The statistics showed that for 78 of drivers travelling between 60 and 69 mph had gaps less than their calculated stopping distances.

Direct Line named its tailgating hotspots in England as:

1. M1 at A1M to J47 southbound, Leeds

2. M42 J6-7 northbound, Solihull

3. M1 within J1 northbound, Brent Cross

4. A1M J51-50 southbound, Leeming, North Yorkshire

5. M27 J7-5 westbound, Southampton

6. M42 J6-5 southbound, Solihull

7. M42 J4-3A southbound, Solihull/Redditch

8. M42 J7-6 southbound, NEC Birmingham

9. A627M between start & J1 northbound, Oldham/Rochdale

10. M11 within J9 northbound, Bishops Stortford/Cambridge.

Rob Miles, director of car insurance at Direct Line, said: ‘All drivers have a responsibility to keep a safe distance between their vehicle and others on the road. Tailgating is extremely dangerous and also against the law, regardless of whether it’s done intentionally or in ignorance.

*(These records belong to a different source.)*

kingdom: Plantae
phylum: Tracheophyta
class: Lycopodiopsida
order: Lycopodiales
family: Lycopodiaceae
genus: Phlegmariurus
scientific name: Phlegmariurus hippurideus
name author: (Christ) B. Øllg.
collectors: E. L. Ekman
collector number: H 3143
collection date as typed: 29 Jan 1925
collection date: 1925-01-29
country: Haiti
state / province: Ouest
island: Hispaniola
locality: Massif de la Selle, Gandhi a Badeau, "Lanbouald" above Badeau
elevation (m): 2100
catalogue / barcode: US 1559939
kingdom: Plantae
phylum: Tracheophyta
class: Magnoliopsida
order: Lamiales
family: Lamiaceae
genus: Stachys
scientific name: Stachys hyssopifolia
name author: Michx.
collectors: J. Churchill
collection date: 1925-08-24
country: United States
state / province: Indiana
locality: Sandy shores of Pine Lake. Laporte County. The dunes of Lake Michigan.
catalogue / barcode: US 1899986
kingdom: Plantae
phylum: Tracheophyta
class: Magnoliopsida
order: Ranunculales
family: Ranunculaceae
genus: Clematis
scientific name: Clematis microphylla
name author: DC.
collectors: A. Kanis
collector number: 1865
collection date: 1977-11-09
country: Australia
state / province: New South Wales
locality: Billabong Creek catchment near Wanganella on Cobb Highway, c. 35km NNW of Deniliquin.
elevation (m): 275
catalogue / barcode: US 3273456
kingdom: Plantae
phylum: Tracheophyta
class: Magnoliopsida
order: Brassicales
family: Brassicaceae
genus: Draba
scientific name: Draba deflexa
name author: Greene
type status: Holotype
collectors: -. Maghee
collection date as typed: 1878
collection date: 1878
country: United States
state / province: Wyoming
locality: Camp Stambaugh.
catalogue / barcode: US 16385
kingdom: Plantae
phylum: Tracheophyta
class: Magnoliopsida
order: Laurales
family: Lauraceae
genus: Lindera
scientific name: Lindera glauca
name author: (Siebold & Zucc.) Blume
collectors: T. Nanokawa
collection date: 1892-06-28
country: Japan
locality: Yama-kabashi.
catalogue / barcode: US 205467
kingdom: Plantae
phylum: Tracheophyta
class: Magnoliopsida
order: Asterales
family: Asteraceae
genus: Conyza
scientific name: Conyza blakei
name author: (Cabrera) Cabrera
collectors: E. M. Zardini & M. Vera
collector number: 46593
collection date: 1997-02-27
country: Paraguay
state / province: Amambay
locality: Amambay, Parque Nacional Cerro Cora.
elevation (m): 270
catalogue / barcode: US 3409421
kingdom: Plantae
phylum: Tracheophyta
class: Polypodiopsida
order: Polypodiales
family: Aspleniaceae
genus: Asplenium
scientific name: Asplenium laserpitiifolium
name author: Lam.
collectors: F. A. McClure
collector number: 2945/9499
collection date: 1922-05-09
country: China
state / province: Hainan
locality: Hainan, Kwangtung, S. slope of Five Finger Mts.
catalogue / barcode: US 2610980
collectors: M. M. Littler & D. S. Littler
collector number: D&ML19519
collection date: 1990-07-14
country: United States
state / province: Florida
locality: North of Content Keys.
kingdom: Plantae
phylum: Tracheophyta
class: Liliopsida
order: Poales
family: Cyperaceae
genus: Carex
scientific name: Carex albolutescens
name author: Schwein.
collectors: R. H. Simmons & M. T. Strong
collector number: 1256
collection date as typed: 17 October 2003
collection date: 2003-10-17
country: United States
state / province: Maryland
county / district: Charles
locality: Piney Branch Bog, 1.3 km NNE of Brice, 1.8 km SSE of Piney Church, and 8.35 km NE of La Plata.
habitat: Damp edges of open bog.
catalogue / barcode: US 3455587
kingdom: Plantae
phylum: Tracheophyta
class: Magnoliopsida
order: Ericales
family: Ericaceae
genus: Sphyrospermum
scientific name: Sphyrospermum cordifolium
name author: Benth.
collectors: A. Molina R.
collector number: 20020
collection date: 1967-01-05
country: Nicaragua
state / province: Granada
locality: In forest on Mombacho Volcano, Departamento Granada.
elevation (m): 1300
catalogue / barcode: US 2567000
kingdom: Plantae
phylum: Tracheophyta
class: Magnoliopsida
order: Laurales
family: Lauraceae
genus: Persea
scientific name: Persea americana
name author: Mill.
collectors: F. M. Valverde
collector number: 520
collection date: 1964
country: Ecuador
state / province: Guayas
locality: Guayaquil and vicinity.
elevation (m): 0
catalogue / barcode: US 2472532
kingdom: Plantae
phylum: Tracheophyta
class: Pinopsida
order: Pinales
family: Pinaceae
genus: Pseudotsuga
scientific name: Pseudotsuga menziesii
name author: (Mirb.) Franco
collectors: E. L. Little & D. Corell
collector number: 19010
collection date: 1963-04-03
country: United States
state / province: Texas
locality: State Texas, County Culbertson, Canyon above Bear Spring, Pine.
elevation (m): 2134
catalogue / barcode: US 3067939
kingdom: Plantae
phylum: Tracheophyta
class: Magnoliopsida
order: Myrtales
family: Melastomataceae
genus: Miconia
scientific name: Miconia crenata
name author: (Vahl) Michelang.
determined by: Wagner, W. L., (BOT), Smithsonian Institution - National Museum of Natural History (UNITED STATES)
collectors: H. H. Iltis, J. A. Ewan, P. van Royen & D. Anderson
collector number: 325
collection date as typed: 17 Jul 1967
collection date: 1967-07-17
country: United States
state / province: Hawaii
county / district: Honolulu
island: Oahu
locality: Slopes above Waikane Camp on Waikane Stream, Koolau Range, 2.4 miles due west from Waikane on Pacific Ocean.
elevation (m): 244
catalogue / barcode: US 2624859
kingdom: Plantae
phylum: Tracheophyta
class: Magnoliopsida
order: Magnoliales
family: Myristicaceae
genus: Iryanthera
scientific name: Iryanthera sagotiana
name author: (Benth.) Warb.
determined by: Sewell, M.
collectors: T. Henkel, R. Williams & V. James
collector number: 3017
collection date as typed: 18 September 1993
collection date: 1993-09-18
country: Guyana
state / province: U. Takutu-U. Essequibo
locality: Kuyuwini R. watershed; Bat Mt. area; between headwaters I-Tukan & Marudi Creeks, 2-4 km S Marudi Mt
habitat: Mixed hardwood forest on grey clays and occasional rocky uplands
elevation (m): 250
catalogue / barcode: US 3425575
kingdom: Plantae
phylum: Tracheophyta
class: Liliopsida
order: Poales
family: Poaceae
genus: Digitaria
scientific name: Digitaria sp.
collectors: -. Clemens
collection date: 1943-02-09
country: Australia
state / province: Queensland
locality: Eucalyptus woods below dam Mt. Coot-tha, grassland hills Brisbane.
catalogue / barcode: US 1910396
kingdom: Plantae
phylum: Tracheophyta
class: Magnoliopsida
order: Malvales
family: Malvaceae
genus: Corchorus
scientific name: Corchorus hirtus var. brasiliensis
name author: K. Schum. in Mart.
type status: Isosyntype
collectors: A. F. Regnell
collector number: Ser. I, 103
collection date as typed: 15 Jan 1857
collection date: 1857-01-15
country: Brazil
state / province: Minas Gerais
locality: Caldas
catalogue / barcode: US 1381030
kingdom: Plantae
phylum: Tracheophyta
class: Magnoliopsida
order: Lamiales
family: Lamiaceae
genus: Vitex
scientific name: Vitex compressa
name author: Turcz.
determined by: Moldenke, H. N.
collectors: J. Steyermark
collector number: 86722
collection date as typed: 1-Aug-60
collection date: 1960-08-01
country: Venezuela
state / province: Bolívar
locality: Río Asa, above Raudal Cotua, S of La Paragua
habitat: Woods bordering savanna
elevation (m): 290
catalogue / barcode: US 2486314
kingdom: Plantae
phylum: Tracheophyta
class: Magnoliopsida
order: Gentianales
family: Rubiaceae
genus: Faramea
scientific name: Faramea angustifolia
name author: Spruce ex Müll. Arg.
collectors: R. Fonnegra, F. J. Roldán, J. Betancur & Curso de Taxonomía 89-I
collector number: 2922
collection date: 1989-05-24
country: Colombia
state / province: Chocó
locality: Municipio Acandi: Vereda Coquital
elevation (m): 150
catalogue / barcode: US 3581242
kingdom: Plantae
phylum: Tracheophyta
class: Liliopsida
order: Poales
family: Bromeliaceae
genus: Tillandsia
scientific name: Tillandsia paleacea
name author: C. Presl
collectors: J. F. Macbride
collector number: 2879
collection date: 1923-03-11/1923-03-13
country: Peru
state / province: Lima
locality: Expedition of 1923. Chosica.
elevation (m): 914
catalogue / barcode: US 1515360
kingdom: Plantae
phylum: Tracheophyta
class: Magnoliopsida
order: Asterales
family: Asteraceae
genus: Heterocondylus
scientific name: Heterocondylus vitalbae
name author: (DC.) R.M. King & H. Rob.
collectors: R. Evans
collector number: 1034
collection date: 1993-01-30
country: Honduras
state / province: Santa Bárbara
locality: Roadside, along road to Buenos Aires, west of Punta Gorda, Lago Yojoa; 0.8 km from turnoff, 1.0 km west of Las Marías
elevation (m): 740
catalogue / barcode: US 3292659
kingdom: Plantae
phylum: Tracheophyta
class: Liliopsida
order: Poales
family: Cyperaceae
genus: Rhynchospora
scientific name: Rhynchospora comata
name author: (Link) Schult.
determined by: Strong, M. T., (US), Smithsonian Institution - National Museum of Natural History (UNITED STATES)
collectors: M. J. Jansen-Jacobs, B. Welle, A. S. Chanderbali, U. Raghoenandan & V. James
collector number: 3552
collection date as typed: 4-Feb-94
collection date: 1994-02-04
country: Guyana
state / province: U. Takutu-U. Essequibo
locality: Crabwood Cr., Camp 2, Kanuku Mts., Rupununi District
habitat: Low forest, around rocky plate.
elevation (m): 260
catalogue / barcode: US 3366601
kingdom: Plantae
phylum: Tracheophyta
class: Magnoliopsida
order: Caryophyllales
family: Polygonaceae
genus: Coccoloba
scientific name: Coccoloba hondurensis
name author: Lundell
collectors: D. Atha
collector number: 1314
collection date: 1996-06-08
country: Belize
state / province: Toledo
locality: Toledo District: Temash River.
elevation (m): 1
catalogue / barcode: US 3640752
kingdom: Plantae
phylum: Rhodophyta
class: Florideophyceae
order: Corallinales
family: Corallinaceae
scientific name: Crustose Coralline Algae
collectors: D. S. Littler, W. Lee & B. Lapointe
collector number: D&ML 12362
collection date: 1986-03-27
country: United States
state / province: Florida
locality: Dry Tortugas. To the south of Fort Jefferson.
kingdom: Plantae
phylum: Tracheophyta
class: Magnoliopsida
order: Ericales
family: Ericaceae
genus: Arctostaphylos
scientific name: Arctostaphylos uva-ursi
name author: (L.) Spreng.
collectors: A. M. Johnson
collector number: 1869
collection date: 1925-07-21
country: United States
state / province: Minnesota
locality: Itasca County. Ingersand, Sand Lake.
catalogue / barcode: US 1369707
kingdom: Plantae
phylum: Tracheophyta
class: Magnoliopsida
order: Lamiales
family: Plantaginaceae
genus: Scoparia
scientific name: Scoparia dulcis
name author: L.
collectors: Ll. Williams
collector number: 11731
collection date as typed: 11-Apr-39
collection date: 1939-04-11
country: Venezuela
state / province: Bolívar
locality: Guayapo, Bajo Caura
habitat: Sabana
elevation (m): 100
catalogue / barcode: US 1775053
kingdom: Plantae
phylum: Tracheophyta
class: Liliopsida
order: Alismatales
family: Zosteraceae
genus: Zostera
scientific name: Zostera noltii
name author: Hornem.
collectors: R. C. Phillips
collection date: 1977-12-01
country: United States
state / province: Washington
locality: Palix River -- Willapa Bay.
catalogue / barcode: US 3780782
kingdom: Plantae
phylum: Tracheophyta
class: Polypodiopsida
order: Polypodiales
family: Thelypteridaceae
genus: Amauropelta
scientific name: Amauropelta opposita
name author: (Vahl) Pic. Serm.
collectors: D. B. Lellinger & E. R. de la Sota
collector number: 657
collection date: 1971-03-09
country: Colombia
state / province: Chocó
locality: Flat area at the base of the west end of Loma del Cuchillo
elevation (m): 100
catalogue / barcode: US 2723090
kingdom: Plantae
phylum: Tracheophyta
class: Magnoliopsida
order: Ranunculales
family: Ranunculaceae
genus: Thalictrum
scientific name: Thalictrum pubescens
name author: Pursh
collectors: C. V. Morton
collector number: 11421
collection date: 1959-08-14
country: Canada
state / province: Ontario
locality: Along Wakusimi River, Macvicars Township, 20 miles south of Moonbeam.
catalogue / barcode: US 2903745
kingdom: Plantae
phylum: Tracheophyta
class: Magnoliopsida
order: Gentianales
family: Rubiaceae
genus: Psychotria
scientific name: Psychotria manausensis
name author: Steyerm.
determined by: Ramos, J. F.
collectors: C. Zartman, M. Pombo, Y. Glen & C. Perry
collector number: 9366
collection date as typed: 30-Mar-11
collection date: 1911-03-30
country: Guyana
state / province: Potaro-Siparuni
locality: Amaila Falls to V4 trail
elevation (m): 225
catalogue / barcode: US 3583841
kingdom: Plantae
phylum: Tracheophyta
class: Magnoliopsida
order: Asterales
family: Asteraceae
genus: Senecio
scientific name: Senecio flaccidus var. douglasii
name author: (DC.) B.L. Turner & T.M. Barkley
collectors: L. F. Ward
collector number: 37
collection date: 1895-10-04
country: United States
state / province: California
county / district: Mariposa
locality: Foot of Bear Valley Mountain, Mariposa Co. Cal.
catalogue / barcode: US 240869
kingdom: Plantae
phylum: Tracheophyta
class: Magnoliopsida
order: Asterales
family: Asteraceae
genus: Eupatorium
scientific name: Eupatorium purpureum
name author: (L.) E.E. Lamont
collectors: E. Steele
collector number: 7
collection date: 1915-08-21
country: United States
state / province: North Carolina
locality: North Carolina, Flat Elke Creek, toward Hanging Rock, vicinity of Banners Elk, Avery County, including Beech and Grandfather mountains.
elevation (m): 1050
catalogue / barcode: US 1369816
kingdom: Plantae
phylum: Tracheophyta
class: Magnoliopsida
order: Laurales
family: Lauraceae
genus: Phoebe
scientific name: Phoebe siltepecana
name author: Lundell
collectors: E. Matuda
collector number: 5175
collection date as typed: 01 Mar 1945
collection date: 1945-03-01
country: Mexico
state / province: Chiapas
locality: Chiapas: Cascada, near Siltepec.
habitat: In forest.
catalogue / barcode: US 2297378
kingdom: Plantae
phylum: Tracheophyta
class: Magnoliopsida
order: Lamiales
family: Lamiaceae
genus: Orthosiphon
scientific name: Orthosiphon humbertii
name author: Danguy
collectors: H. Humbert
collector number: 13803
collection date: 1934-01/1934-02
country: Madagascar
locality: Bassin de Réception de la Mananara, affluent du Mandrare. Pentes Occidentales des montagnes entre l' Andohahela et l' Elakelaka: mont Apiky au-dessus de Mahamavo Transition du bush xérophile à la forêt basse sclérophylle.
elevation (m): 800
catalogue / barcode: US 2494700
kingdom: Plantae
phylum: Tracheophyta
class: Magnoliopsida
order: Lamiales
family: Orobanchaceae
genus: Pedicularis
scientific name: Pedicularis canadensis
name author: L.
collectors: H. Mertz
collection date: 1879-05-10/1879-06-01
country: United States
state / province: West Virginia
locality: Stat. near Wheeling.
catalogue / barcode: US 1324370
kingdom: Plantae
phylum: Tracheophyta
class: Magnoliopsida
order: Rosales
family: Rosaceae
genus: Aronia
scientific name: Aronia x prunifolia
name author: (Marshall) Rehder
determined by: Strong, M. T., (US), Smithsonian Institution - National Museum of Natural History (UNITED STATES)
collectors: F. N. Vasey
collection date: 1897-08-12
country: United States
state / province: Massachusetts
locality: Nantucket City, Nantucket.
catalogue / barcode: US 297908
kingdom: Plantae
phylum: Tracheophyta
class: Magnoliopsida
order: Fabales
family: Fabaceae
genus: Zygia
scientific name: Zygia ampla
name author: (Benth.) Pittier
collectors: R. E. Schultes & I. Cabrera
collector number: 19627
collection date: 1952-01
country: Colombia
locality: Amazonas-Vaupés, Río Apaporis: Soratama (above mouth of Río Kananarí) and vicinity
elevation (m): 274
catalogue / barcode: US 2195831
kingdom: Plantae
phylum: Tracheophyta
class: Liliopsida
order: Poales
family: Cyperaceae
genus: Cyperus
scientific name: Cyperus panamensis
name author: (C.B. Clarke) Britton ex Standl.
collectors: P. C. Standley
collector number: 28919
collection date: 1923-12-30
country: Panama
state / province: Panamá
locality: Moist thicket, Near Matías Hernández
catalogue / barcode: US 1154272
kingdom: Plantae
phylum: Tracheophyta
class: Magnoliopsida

‘Often people can find themselves too close to other vehicles on motorways as they rush to their destination or try to keep up with traffic flow. We’d urge drivers to keep their stopping distances in mind, as these are often forgotten in times of haste or frustration. Drivers should aim to always have at least a two-second gap – over 60 metres – between themselves and the car in front to keep safe on the motorway and avoid facing the on-the-spot fines for tailgating that were introduced last year.’